EXERCISE DIRECTIONS: Up to and including the line that contains "известных каналов, специализация", repeat the entries below exactly from the first line on. Do not carry over any pictures.
-- TASK INPUT follows --
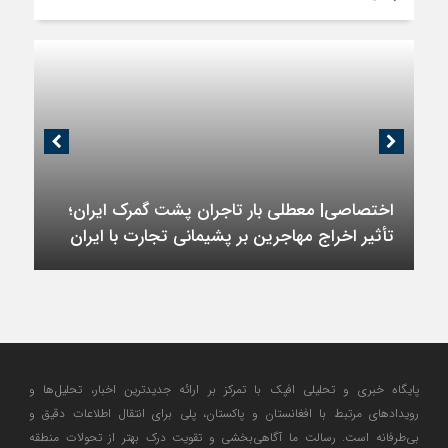
اختصاصی| معطلی بار تاجران پشت گمرک ایران؛
تأثیر اخراج مهاجرین بر پشیمانی تجارت با ایران
پایگاه خبری و تحلیلی افپک با تمرکز بر ارائه جدیدترین اخبار، تحلیل‌ها و
رویدادهای مرتبط با افغانستان و پاکستان، پلی برای انتقال اطلاعات دقیق و
بی‌طرفانه است. رسالت ما آگاهی‌بخشی و تقویت درک بهتر از تحولات منطقه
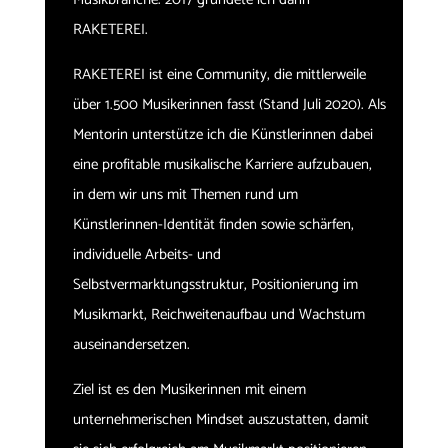
RAKETEREI.
RAKETEREI ist eine Community, die mittlerweile
über 1.500 Musikerinnen fasst (Stand Juli 2020). Als
Mentorin unterstütze ich die Künstlerinnen dabei
eine profitable musikalische Karriere aufzubauen,
in dem wir uns mit Themen rund um
Künstlerinnen-Identität finden sowie schärfen,
individuelle Arbeits- und
Selbstvermarktungsstruktur, Positionierung im
Musikmarkt, Reichweitenaufbau und Wachstum
auseinandersetzen.
Ziel ist es den Musikerinnen mit einem
unternehmerischen Mindset auszustatten, damit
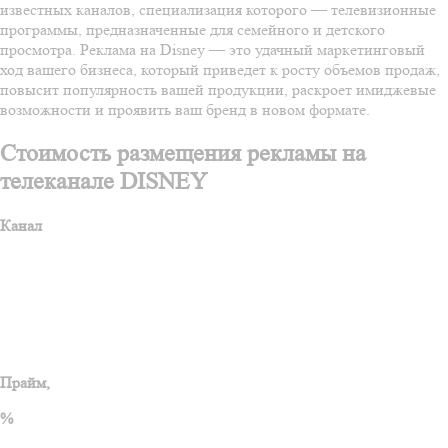
известных каналов, специализация которого — телевизионные
программы, предназначенные для семейного и детского
просмотра. Реклама на Disney — это удачный маркетинговый
ход вашего бизнеса, который приведет к росту объемов продаж,
повысит популярность вашей продукции, раскроет имиджевые
возможности и проявить ваш бренд в новом формате.
Стоимость размещения рекламы на
телеканале DISNEY
Канал
Прайм,
%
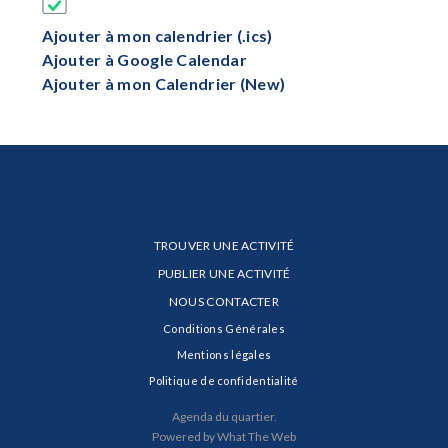
Ajouter à mon calendrier (.ics)
Ajouter à Google Calendar
Ajouter à mon Calendrier (New)
TROUVER UNE ACTIVITÉ
PUBLIER UNE ACTIVITÉ
NOUS CONTACTER
Conditions Générales
Mentions légales
Politique de confidentialité
Agenda du quartier.
Powered by What The Web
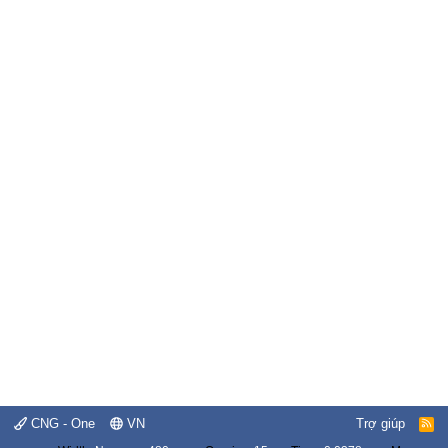
CNG - One
VN
Trợ giúp
R
S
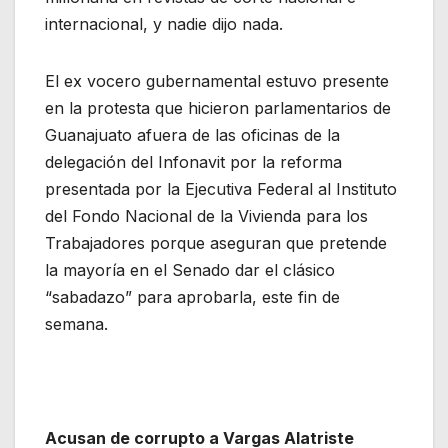
internacional, y nadie dijo nada.
El ex vocero gubernamental estuvo presente
en la protesta que hicieron parlamentarios de
Guanajuato afuera de las oficinas de la
delegación del Infonavit por la reforma
presentada por la Ejecutiva Federal al Instituto
del Fondo Nacional de la Vivienda para los
Trabajadores porque aseguran que pretende
la mayoría en el Senado dar el clásico
“sabadazo” para aprobarla, este fin de
semana.
Acusan de corrupto a Vargas Alatriste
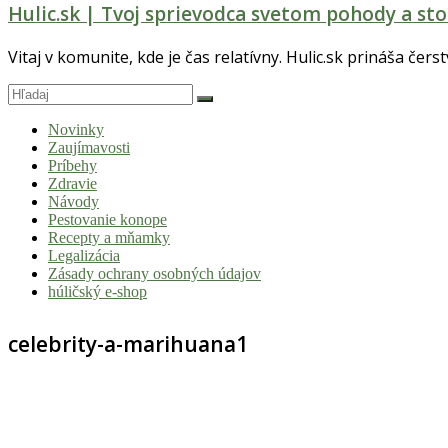
Hulic.sk | Tvoj sprievodca svetom pohody a sto
Vitaj v komunite, kde je čas relatívny. Hulic.sk prináša čers
Novinky
Zaujímavosti
Príbehy
Zdravie
Návody
Pestovanie konope
Recepty a mňamky
Legalizácia
Zásady ochrany osobných údajov
húličský e-shop
celebrity-a-marihuana1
-- TASK INPUT concluded --
EXERCISE ANSWER:
اختصاصی| معطلی بار تاجران پشت گمرک ایران؛
تأثیر اخراج مهاجرین بر پشیمانی تجارت با ایران
پایگاه خبری و تحلیلی افپک با تمرکز بر ارائه جدیدترین اخبار، تحلیل‌ها و
رویدادهای مرتبط با افغانستان و پاکستان، پلی برای انتقال اطلاعات دقیق و
بی‌طرفانه است. رسالت ما آگاهی‌بخشی و تقویت درک بهتر از تحولات منطقه
RAKETEREI.
RAKETEREI ist eine Community, die mittlerweile
über 1.500 Musikerinnen fasst (Stand Juli 2020). Als
Mentorin unterstütze ich die Künstlerinnen dabei
eine profitable musikalische Karriere aufzubauen,
in dem wir uns mit Themen rund um
Künstlerinnen-Identität finden sowie schärfen,
individuelle Arbeits- und
Selbstvermarktungsstruktur, Positionierung im
Musikmarkt, Reichweitenaufbau und Wachstum
auseinandersetzen.
Ziel ist es den Musikerinnen mit einem
unternehmerischen Mindset auszustatten, damit
известных каналов, специализация которого — телевизионные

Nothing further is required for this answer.